Top of RECORDS FOR THE EXERCISE

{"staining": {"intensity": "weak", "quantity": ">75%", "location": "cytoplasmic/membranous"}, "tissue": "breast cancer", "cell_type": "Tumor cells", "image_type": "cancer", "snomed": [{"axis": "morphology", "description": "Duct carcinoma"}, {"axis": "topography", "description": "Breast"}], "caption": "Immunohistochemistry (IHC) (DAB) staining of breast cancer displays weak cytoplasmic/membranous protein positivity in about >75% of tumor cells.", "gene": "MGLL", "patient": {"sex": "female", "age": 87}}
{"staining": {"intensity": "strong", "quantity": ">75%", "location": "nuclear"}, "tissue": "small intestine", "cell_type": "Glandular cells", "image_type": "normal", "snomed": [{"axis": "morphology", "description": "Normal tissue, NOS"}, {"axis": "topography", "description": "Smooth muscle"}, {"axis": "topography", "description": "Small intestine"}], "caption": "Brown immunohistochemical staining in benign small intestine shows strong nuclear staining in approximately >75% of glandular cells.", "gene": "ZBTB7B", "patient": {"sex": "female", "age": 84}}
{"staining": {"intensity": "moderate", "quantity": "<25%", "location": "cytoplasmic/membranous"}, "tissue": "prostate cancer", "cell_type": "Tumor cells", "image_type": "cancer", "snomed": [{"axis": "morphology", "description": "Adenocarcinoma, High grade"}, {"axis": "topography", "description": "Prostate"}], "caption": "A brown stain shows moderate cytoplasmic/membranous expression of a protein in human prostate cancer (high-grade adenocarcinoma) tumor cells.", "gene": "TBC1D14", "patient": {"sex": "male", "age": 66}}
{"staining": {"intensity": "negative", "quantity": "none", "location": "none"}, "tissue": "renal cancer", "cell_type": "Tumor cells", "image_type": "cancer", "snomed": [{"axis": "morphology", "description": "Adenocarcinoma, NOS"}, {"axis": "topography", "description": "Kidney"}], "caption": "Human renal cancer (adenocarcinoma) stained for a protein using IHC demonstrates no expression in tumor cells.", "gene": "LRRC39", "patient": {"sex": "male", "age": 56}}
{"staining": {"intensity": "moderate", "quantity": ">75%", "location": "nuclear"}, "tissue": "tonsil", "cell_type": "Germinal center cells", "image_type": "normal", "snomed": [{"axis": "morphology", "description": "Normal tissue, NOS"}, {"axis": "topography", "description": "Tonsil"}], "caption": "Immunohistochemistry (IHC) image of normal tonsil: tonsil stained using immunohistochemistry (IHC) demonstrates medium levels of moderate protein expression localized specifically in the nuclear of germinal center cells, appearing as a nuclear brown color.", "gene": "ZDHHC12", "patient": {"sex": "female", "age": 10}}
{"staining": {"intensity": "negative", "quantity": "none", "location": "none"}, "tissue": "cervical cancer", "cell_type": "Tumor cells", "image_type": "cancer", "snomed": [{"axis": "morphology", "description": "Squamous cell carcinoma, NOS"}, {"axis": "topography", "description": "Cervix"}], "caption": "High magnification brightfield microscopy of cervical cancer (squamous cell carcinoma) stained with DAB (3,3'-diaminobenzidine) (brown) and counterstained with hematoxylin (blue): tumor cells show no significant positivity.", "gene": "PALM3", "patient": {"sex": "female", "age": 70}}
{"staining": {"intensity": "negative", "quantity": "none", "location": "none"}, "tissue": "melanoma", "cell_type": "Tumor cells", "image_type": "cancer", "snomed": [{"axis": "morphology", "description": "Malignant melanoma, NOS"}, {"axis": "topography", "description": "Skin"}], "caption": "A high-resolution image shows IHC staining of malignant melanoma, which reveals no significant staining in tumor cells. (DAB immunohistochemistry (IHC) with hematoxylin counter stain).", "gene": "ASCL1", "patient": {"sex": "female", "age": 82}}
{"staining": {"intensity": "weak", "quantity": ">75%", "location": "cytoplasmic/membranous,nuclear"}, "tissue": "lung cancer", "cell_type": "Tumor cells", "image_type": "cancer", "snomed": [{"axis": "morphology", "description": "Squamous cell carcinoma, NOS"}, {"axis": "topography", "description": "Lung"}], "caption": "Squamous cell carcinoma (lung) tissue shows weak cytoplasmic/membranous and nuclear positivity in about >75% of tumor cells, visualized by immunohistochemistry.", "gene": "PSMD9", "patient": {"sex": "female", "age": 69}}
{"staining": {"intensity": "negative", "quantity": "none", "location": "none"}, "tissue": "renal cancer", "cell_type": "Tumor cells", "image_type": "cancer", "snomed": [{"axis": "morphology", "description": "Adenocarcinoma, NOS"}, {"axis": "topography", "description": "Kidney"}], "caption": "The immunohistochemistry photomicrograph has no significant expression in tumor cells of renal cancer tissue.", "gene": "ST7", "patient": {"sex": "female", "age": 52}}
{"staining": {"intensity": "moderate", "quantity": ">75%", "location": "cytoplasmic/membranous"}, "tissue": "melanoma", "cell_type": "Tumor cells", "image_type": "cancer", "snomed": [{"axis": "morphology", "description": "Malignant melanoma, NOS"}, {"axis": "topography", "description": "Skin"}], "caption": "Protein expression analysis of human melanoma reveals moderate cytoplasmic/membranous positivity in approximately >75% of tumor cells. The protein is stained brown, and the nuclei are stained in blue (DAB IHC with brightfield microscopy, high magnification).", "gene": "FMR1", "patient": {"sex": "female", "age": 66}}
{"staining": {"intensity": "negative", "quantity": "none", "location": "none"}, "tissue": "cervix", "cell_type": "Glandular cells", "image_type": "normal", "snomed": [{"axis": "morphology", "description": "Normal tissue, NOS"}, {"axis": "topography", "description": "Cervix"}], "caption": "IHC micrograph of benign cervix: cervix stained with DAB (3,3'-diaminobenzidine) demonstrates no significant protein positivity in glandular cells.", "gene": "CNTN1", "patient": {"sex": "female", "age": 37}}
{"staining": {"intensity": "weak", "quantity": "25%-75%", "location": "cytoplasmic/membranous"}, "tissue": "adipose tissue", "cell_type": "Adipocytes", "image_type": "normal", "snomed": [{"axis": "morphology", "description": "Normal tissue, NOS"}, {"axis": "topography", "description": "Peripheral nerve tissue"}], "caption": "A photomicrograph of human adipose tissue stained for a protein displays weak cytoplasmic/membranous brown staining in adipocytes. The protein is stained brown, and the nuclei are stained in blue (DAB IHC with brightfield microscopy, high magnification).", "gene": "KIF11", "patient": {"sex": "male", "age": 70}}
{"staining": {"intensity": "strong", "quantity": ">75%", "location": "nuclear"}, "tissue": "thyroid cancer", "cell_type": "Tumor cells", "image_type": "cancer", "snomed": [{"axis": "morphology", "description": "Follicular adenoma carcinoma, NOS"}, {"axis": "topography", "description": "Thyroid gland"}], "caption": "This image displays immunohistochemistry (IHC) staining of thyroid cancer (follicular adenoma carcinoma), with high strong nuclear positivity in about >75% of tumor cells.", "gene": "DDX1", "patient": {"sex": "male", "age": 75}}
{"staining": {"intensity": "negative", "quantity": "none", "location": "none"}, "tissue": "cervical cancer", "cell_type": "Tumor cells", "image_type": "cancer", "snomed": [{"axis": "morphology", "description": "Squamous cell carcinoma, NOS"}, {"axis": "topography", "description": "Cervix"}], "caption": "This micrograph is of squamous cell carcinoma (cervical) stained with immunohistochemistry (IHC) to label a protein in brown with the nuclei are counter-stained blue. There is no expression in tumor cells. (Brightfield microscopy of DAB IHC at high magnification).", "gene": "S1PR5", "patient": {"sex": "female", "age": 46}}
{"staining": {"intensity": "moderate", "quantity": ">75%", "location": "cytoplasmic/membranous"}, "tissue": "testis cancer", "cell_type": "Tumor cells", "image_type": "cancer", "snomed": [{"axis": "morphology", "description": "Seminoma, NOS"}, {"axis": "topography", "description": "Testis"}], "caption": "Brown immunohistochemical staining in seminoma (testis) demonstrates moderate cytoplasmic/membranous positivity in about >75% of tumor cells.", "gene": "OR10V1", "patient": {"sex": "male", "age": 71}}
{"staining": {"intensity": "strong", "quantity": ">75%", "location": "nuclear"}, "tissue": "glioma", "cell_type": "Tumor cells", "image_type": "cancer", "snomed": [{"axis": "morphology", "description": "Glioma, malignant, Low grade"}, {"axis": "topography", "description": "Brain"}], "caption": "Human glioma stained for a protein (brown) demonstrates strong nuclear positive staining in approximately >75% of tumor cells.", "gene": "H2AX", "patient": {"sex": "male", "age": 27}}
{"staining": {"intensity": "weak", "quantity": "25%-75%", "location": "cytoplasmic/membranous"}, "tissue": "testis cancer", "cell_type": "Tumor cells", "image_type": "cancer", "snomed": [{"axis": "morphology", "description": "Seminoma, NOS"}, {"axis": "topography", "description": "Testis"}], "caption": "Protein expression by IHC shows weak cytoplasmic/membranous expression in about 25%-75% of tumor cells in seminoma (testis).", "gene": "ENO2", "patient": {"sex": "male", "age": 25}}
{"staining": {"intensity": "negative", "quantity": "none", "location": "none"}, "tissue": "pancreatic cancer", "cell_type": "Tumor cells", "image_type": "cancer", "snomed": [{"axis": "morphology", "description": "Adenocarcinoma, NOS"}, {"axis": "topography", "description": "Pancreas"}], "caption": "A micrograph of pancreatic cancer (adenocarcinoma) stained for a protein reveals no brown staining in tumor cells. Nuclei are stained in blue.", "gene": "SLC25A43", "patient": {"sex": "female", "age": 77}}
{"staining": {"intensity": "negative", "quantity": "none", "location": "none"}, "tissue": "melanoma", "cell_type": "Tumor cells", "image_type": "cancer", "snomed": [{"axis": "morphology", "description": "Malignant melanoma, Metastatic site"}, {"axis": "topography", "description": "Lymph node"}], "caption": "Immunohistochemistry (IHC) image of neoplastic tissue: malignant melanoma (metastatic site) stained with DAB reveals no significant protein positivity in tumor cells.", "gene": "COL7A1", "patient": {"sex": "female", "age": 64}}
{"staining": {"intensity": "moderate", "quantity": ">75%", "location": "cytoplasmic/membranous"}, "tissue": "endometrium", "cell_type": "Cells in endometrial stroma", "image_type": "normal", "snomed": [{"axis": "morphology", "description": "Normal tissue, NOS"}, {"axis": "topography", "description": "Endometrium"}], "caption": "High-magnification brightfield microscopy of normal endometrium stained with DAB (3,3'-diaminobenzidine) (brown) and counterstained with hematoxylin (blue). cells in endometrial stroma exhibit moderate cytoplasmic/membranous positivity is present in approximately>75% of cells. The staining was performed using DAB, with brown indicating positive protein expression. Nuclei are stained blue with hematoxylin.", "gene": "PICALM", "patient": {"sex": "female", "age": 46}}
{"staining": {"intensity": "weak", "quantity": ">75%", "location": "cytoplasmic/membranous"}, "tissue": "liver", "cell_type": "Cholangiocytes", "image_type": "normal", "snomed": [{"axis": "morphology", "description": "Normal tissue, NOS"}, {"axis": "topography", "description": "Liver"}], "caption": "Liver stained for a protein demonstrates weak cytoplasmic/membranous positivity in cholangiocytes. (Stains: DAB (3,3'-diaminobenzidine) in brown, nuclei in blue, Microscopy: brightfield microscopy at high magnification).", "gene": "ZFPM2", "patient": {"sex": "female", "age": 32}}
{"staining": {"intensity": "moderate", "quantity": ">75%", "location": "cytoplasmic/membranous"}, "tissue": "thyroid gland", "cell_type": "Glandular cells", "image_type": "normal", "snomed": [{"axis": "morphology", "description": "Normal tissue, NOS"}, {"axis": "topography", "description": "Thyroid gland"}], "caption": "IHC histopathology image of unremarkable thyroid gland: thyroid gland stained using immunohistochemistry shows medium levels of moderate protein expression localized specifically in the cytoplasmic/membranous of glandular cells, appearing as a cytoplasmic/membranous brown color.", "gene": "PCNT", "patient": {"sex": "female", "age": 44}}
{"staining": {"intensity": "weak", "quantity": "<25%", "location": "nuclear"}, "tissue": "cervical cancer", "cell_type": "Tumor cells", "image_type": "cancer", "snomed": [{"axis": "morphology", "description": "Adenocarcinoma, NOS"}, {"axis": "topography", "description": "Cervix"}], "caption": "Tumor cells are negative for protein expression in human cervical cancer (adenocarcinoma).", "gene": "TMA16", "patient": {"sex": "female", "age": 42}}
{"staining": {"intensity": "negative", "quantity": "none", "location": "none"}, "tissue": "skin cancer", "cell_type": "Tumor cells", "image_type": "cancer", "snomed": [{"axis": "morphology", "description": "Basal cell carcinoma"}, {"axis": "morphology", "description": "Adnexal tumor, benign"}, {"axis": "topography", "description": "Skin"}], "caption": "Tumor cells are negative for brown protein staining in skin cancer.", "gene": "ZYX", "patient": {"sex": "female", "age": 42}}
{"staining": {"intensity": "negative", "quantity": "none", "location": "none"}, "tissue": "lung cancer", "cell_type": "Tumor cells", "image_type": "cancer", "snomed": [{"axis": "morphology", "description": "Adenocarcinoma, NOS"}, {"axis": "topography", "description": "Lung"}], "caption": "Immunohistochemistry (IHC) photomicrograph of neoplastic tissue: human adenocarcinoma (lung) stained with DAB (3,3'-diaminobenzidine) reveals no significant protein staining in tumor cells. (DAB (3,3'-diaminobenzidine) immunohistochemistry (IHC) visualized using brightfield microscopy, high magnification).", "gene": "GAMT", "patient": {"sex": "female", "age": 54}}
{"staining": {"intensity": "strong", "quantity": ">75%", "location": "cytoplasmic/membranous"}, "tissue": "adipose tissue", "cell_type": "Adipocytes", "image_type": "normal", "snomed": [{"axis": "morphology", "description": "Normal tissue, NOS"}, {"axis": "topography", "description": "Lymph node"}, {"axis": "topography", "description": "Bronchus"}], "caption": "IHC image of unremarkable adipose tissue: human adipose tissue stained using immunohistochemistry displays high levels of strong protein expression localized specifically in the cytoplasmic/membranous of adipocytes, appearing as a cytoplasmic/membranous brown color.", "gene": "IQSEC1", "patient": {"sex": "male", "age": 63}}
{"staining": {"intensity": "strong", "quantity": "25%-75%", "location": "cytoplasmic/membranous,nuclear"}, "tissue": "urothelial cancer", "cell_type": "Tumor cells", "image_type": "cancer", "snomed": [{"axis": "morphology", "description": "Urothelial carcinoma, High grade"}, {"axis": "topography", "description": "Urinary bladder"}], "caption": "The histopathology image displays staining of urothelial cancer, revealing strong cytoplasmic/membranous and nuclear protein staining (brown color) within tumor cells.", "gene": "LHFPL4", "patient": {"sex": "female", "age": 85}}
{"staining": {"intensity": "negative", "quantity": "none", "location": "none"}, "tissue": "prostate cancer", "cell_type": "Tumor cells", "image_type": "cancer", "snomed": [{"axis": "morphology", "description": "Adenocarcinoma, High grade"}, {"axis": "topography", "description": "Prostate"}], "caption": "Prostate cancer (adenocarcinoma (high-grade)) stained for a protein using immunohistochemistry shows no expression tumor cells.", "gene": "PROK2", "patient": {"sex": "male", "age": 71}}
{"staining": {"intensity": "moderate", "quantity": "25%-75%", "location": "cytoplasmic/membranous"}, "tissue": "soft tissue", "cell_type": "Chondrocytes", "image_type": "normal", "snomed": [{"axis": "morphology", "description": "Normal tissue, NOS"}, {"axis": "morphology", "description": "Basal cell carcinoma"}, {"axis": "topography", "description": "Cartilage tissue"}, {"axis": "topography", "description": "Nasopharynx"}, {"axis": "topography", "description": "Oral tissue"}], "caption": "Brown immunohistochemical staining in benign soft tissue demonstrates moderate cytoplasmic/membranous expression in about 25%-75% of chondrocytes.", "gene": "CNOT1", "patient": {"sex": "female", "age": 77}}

Bottom of RECORDS FOR THE EXERCISE

* WHAT THE TASK REQUIRES: All lines from the top of the data through the line containing "brown stain shows" need to be retyped exactly, and nothing more.

* WRITTEN REPLY:
{"staining": {"intensity": "weak", "quantity": ">75%", "location": "cytoplasmic/membranous"}, "tissue": "breast cancer", "cell_type": "Tumor cells", "image_type": "cancer", "snomed": [{"axis": "morphology", "description": "Duct carcinoma"}, {"axis": "topography", "description": "Breast"}], "caption": "Immunohistochemistry (IHC) (DAB) staining of breast cancer displays weak cytoplasmic/membranous protein positivity in about >75% of tumor cells.", "gene": "MGLL", "patient": {"sex": "female", "age": 87}}
{"staining": {"intensity": "strong", "quantity": ">75%", "location": "nuclear"}, "tissue": "small intestine", "cell_type": "Glandular cells", "image_type": "normal", "snomed": [{"axis": "morphology", "description": "Normal tissue, NOS"}, {"axis": "topography", "description": "Smooth muscle"}, {"axis": "topography", "description": "Small intestine"}], "caption": "Brown immunohistochemical staining in benign small intestine shows strong nuclear staining in approximately >75% of glandular cells.", "gene": "ZBTB7B", "patient": {"sex": "female", "age": 84}}
{"staining": {"intensity": "moderate", "quantity": "<25%", "location": "cytoplasmic/membranous"}, "tissue": "prostate cancer", "cell_type": "Tumor cells", "image_type": "cancer", "snomed": [{"axis": "morphology", "description": "Adenocarcinoma, High grade"}, {"axis": "topography", "description": "Prostate"}], "caption": "A brown stain shows moderate cytoplasmic/membranous expression of a protein in human prostate cancer (high-grade adenocarcinoma) tumor cells.", "gene": "TBC1D14", "patient": {"sex": "male", "age": 66}}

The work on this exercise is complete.